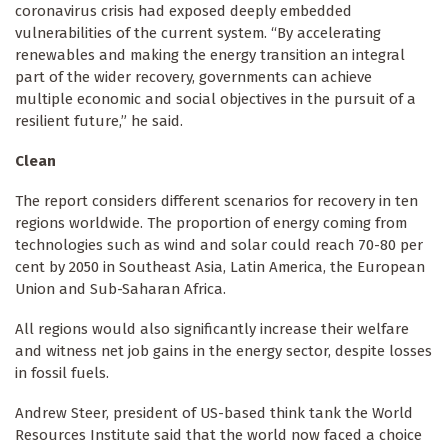
coronavirus crisis had exposed deeply embedded
vulnerabilities of the current system. “By accelerating
renewables and making the energy transition an integral
part of the wider recovery, governments can achieve
multiple economic and social objectives in the pursuit of a
resilient future,” he said.
Clean
The report considers different scenarios for recovery in ten
regions worldwide. The proportion of energy coming from
technologies such as wind and solar could reach 70-80 per
cent by 2050 in Southeast Asia, Latin America, the European
Union and Sub-Saharan Africa.
All regions would also significantly increase their welfare
and witness net job gains in the energy sector, despite losses
in fossil fuels.
Andrew Steer, president of US-based think tank the World
Resources Institute said that the world now faced a choice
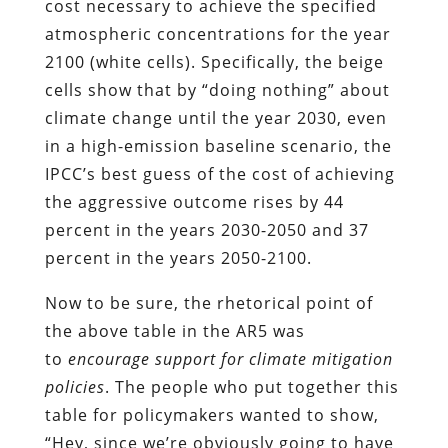
cost necessary to achieve the specified
atmospheric concentrations for the year
2100 (white cells). Specifically, the beige
cells show that by “doing nothing” about
climate change until the year 2030, even
in a high-emission baseline scenario, the
IPCC’s best guess of the cost of achieving
the aggressive outcome rises by 44
percent in the years 2030-2050 and 37
percent in the years 2050-2100.
Now to be sure, the rhetorical point of
the above table in the AR5 was
to
encourage support for climate mitigation
policies
. The people who put together this
table for policymakers wanted to show,
“Hey, since we’re obviously going to have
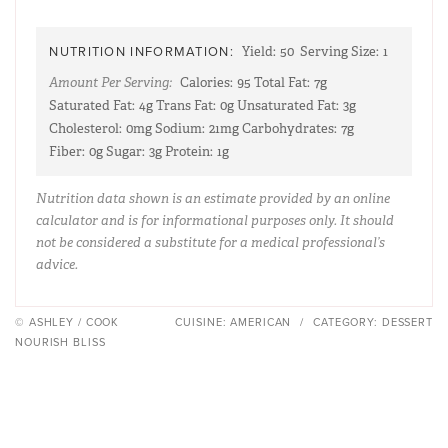
NUTRITION INFORMATION:
Yield:
50
Serving Size:
1
Amount Per Serving:
Calories:
95
Total Fat:
7g
Saturated Fat:
4g
Trans Fat:
0g
Unsaturated Fat:
3g
Cholesterol:
0mg
Sodium:
21mg
Carbohydrates:
7g
Fiber:
0g
Sugar:
3g
Protein:
1g
Nutrition data shown is an estimate provided by an online
calculator and is for informational purposes only. It should
not be considered a substitute for a medical professional’s
advice.
© ASHLEY / COOK
CUISINE:
AMERICAN
/
CATEGORY:
DESSERT
NOURISH BLISS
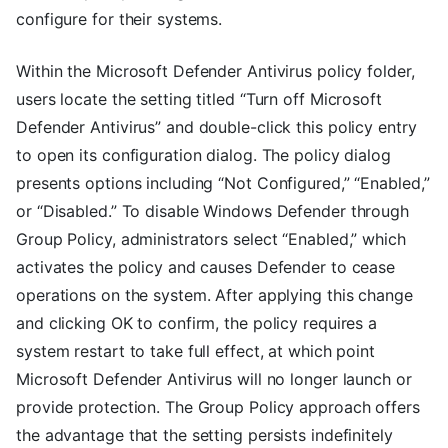
configure for their systems.
Within the Microsoft Defender Antivirus policy folder,
users locate the setting titled “Turn off Microsoft
Defender Antivirus” and double-click this policy entry
to open its configuration dialog. The policy dialog
presents options including “Not Configured,” “Enabled,”
or “Disabled.” To disable Windows Defender through
Group Policy, administrators select “Enabled,” which
activates the policy and causes Defender to cease
operations on the system. After applying this change
and clicking OK to confirm, the policy requires a
system restart to take full effect, at which point
Microsoft Defender Antivirus will no longer launch or
provide protection. The Group Policy approach offers
the advantage that the setting persists indefinitely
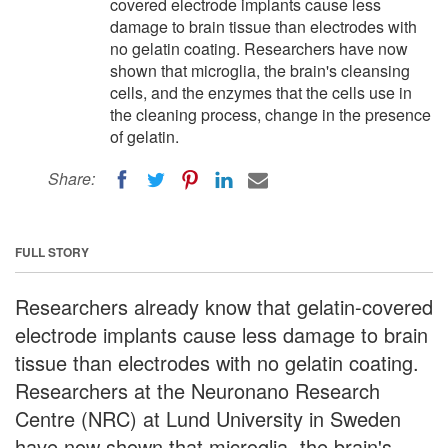
covered electrode implants cause less
damage to brain tissue than electrodes with
no gelatin coating. Researchers have now
shown that microglia, the brain's cleansing
cells, and the enzymes that the cells use in
the cleaning process, change in the presence
of gelatin.
Share:
FULL STORY
Researchers already know that gelatin-covered
electrode implants cause less damage to brain
tissue than electrodes with no gelatin coating.
Researchers at the Neuronano Research
Centre (NRC) at Lund University in Sweden
have now shown that microglia, the brain's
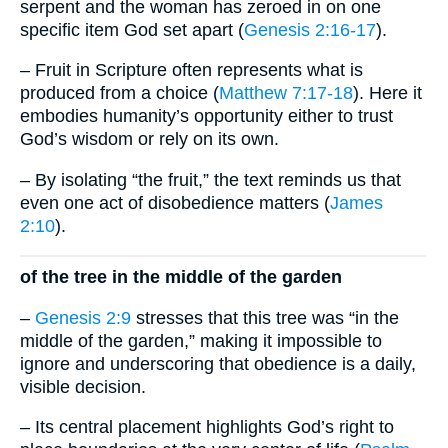
serpent and the woman has zeroed in on one
specific item God set apart (
Genesis 2:16-17
).
– Fruit in Scripture often represents what is
produced from a choice (
Matthew 7:17-18
). Here it
embodies humanity’s opportunity either to trust
God’s wisdom or rely on its own.
– By isolating “the fruit,” the text reminds us that
even one act of disobedience matters (
James
2:10
).
of the tree in the middle of the garden
–
Genesis 2:9
stresses that this tree was “in the
middle of the garden,” making it impossible to
ignore and underscoring that obedience is a daily,
visible decision.
– Its central placement highlights God’s right to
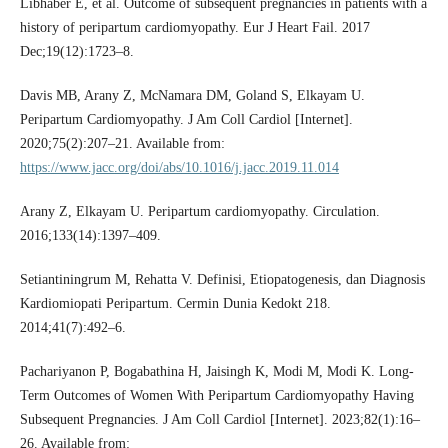
Libhaber E, et al. Outcome of subsequent pregnancies in patients with a
history of peripartum cardiomyopathy. Eur J Heart Fail. 2017
Dec;19(12):1723–8.
Davis MB, Arany Z, McNamara DM, Goland S, Elkayam U.
Peripartum Cardiomyopathy. J Am Coll Cardiol [Internet].
2020;75(2):207–21. Available from:
https://www.jacc.org/doi/abs/10.1016/j.jacc.2019.11.014
Arany Z, Elkayam U. Peripartum cardiomyopathy. Circulation.
2016;133(14):1397–409.
Setiantiningrum M, Rehatta V. Definisi, Etiopatogenesis, dan Diagnosis
Kardiomiopati Peripartum. Cermin Dunia Kedokt 218.
2014;41(7):492–6.
Pachariyanon P, Bogabathina H, Jaisingh K, Modi M, Modi K. Long-
Term Outcomes of Women With Peripartum Cardiomyopathy Having
Subsequent Pregnancies. J Am Coll Cardiol [Internet]. 2023;82(1):16–
26. Available from:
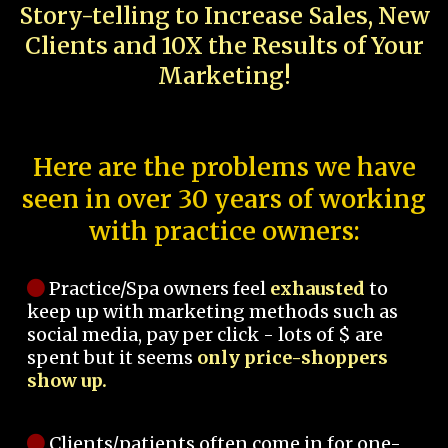
Story-telling to Increase Sales, New
Clients and 10X the Results of Your
Marketing!
Here are the problems we have
seen in over 30 years of working
with practice owners:
Practice/Spa owners feel
exhausted
to
keep up with marketing methods such as
social media, pay per click - lots of $ are
spent but it seems
only price-shoppers
show up.
Clients/patients often come in for one-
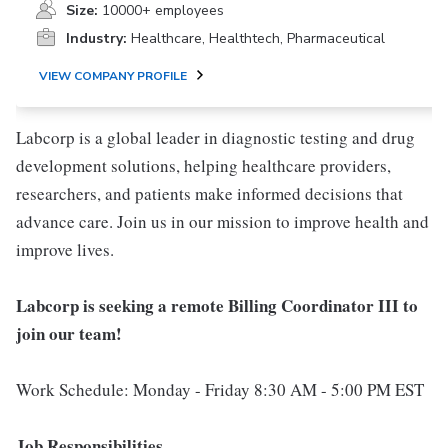
Size:
10000+ employees
Industry:
Healthcare, Healthtech, Pharmaceutical
VIEW COMPANY PROFILE
Labcorp is a global leader in diagnostic testing and drug
development solutions, helping healthcare providers,
researchers, and patients make informed decisions that
advance care. Join us in our mission to improve health and
improve lives.
Labcorp is seeking a remote Billing Coordinator III to
join our team!
Work Schedule: Monday - Friday 8:30 AM - 5:00 PM EST
Job Responsibilities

__WHAT YOU NEED TO DO__. Your answer should be a number alone, please: the count of lines in the listing where the word "Enabled" appears.

__WRITTEN RESPONSE__. 2